The biggest challenge to human health over the next 25 years will come from climate change. It will also cause and amplify the impact of future pandemics. Both climate change and pandemics will disrupt the economic, physical, and social infrastructures of countries around the world. The events of the past 18 months are a window into our future. Preemptive and adaptive policies and strategies will be needed to avoid even worse consequences than we have experienced to date. The U.S. healthcare system could play a seminal role in addressing these twin threats. To do so, healthcare leaders must reinvent what constitutes the healthcare infrastructure; accelerate the implementation of population health budgets that encourage prevention and continuously improving care; and adopt new business models. (Stephen M. Shortell, 6/8)
Stat: Pediatrics Board Should Modernize Its Maternity Leave Policy When my daughter started to reveal just how comfortable she was in utero, and wasn’t planning to leave any time soon, I immediately messaged my obstetrician: “I need to be induced.” I was worried about having enough leave from my fellowship in adolescent medicine. She scheduled me for an induction within a few days, nodding kindly as she shared with me that she, too, went past her due date and watched her maternity leave tick away. (Megana Dwarakanath, 6/9)
Houston Chronicle: Sex Ed In First Grade? Knowledge Protects Kids From Abuse. The elite Dalton School in New York City made national headlines this week after an animated sexual education video used by teachers began to circulate online. While sex education usually comes with a parallel course in managing controversy, this specific video garnered an unusual amount of outrage because of the intended audience — kids in first grade. As a psychologist who works mostly with children, especially children who have survived sexual trauma, I understand where this outrage comes. Nobody wants to think that their innocent youngster needs to know about sex. Nevertheless, I feel the need to push back. (Melissa Goldberg Mintz, 6/9)

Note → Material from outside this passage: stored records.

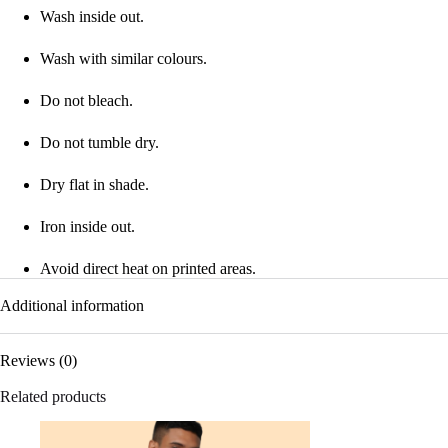
Wash inside out.
Wash with similar colours.
Do not bleach.
Do not tumble dry.
Dry flat in shade.
Iron inside out.
Avoid direct heat on printed areas.
Additional information
Reviews (0)
Related products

The New York Times: 3 Lessons The AIDS Pandemic Taught Us About Covid Forty years ago last week, the Centers for Disease Control and Prevention reported five cases of a rare pneumonia in Los Angeles that it described as “unusual”: The patients were all young, previously healthy “active homosexuals” whose immune systems had inexplicably stopped working. Two had died by the time of the report’s publication, and the other three died soon after. It was, unbeknown to the C.D.C., the first official U.S. recognition of the disease now called AIDS: one of the worst pandemics in human history that has since killed nearly 35 million people, including over 700,000 Americans. (Spencer Bokat-Lindell, 6/8)
The Baltimore Sun: Letting Incarcerated Cancer Patient Out Of Prison Would Show Mercy And Still Uphold Justice There are things to think about that are unquestionably more beautiful and uplifting than the plight of a 64-year-old prison inmate with advanced liver cancer. I could use this space to describe the trill of a thrush I heard Sunday evening in the woodlands along the Gunpowder River. I could tell you about the kaleidoscope of butterflies that suddenly rose from the trail during our hike, or the spooky mist that appeared on the river at sunset. But, as much as I would prefer to contemplate things of beauty in a world so often ugly and upside down, I come to Robert Smith because, even at the far end of society’s spectrum, among the scorned and forgotten, there’s the possibility of mercy. (Dan Rodricks, 6/8.